Attitudes and opinions change and evolve.

You know that feeling you get when you stumble upon something you wrote in the distant past and it's terrible? There are many cringe-worthy bits of immature writing on this website (and I'm probably still creating more).

As well as the mere cringe-worthy, there are also opinions and attitudes expressed that I no longer hold and am, frankly, embarrassed by. (Please don't go looking, they're deliberately hard to find, but left for the sake of posterity.)

I hope if you've stumbled across some here, you'll give me the benefit of the doubt.

One of the great resources for data journalists is the NICAR mailing list. If data journalism or computer assisted journalism is your game you’re a fool not to be subscribed.

A few weeks ago, Jennifer Lu popped up looking for input.

I’m doing a project on best practices for building datasets from scratch (ie. when an agency isn’t collecting the information you want, so you decide to go ahead and collect it yourself.) If you’ve done this before, I’d love to interview you about the process.

As it happens, the team I work in at ABC News is just this moment embarking on such a project, so it was of obvious interest and my hopes were high. As usual, the replies were full of good tips.

This tip from Tim Henderson is one I’d wholeheartedly agree with.

Start by having people gather a few hundred records in Excel — that will help them wrap their heads around how much they need as data, and how much they need as freeform notes on individual cases, which is a different matter.

It’s such a difficult task to draw a boundary around what it is you’re collecting—you’re bound to get it wrong—so having a small pilot data set like this is a great way to get started.

Dan Nguyen did an awesome job of practicing what he preaches and created a data set of stories which involved the creation of data sets.

Right now my definition is: any enterprise story/project in which some poor sucker(s) had to unilaterally decide what to track, how to categorize it, and then hand-enter it into a spreadsheet (or some other form of systematic structured record).
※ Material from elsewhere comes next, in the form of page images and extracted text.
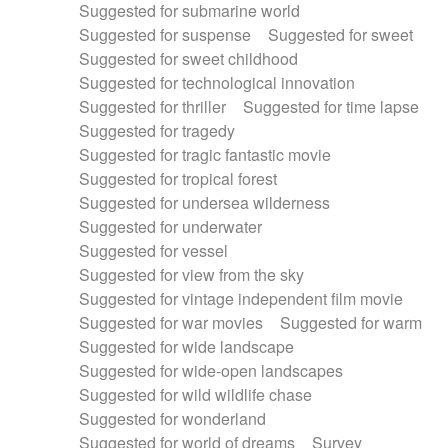
Suggested for submarine world
Suggested for suspense
Suggested for sweet
Suggested for sweet childhood
Suggested for technological innovation
Suggested for thriller
Suggested for time lapse
Suggested for tragedy
Suggested for tragic fantastic movie
Suggested for tropical forest
Suggested for undersea wilderness
Suggested for underwater
Suggested for vessel
Suggested for view from the sky
Suggested for vintage independent film movie
Suggested for war movies
Suggested for warm
Suggested for wide landscape
Suggested for wide-open landscapes
Suggested for wild wildlife chase
Suggested for wonderland
Suggested for world of dreams
Survey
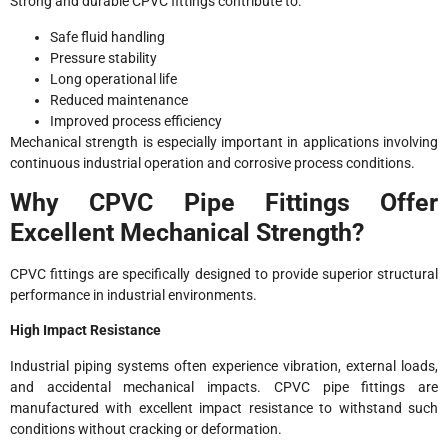
Strong and durable CPVC fittings contribute to:
Safe fluid handling
Pressure stability
Long operational life
Reduced maintenance
Improved process efficiency
Mechanical strength is especially important in applications involving
continuous industrial operation and corrosive process conditions.
Why CPVC Pipe Fittings Offer
Excellent Mechanical Strength?
CPVC fittings are specifically designed to provide superior structural
performance in industrial environments.
High Impact Resistance
Industrial piping systems often experience vibration, external loads,
and accidental mechanical impacts. CPVC pipe fittings are
manufactured with excellent impact resistance to withstand such
conditions without cracking or deformation.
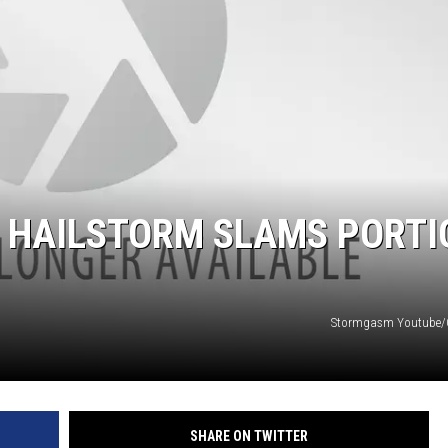
 HAILSTORM SLAMS PORTI
Stormgasm Youtube
SHARE ON TWITTER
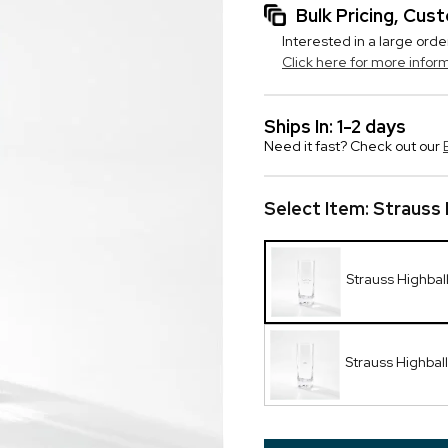
Bulk Pricing, Cu
Interested in a large orde
Click here for more infor
Ships In: 1-2 days
Need it fast? Check out our
Select Item:
Strauss 
Strauss Highball
Strauss Highba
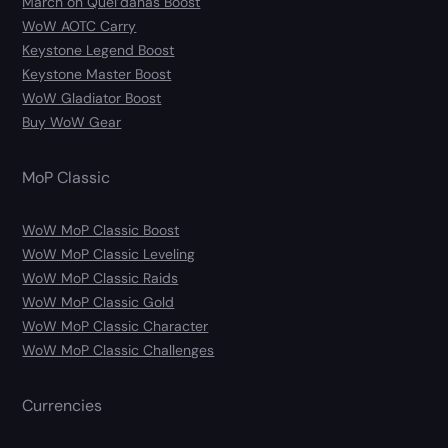
March on Quel’danas Boost
WoW AOTC Carry
Keystone Legend Boost
Keystone Master Boost
WoW Gladiator Boost
Buy WoW Gear
MoP Classic
WoW MoP Classic Boost
WoW MoP Classic Leveling
WoW MoP Classic Raids
WoW MoP Classic Gold
WoW MoP Classic Character
WoW MoP Classic Challenges
Currencies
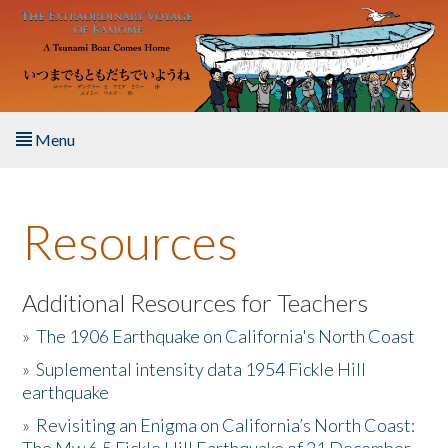
Skip to main content
Menu
Home
Resources
About the Book
Listen to the Book
Additional Resources for Teachers
»
The 1906 Earthquake on California's North Coast
Activities
»
Suplemental intensity data 1954 Fickle Hill
earthquake
The Story & Student Exchange
»
Revisiting an Enigma on California’s North Coast:
Resources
I’ve also included projects in which the data was a single-source stack of paper that the reporter had to single-handedly transcribe to computer.
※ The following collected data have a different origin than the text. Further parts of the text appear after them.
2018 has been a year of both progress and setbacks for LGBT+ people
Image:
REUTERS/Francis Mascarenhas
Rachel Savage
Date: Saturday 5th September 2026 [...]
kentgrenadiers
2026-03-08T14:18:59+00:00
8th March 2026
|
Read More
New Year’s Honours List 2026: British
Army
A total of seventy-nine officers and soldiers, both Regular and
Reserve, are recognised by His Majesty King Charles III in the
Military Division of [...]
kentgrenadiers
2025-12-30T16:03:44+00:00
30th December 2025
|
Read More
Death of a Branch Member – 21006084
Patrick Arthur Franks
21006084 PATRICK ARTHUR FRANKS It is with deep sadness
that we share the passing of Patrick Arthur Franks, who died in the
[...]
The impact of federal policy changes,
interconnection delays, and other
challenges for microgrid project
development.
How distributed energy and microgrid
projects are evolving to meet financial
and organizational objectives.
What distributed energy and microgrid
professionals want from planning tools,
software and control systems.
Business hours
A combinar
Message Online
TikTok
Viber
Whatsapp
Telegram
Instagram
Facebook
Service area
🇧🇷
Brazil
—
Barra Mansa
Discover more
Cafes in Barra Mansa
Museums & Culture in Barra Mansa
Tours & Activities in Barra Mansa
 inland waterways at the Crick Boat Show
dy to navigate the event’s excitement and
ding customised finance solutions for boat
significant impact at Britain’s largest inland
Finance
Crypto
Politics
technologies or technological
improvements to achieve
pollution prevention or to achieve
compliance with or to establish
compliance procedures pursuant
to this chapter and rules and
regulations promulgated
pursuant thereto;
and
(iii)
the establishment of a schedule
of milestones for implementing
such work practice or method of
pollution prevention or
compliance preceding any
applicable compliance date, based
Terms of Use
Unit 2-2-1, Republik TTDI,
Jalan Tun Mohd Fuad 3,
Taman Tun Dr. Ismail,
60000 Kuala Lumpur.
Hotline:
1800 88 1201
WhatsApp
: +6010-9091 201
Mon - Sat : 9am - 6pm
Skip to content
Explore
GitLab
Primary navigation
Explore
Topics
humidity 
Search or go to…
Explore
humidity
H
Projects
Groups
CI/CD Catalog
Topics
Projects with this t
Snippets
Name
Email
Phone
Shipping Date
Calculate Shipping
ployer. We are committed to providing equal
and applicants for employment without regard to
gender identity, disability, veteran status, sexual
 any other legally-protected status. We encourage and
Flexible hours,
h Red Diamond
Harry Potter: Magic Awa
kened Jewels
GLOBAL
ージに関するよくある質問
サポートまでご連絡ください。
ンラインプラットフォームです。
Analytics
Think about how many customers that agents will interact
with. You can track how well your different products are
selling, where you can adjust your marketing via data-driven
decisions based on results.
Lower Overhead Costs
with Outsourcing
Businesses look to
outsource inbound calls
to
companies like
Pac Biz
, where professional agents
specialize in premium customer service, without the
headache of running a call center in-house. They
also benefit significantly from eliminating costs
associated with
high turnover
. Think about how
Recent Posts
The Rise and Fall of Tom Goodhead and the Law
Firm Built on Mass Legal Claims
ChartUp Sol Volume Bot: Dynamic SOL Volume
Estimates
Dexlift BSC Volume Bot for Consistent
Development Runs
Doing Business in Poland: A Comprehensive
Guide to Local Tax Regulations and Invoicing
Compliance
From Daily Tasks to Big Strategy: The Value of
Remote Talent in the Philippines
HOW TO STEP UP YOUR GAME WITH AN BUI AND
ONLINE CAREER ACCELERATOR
He shared a very long list (which I won’t re-type here), but I live in hope that his promise to “maybe later build a showcase site that runs off of that spreadsheet” will someday soon be fulfilled.

A final list of useful tips came from David Akin.

  1. Document everything — the source for your data; detailed explanations of each field; explanations of any calculations or manipulations of data.
  2. Decide whether your database will be a “snapshot-in-time” database or whether you’ll curate it and continue to add new data to it.
  3. Consider a strategy to help you verify your data.

On the first point he notes that the purpose here is to make the data set easy for a colleague to use, maintain or verify—all incredibly important tasks that can easily be made more difficult than necessary.

Personally, I’ve neglected making the decision in point two on previous projects. It can be a hard decision to make, but it helps so much to make it up front and not look back.

I wish there were a public, searchable archive of the NICAR list, but there isn’t as far as I’m aware, so you’ll just have to sign up now so you get all the goods.

This is a cross-post from Medium because I wanted to give it a go.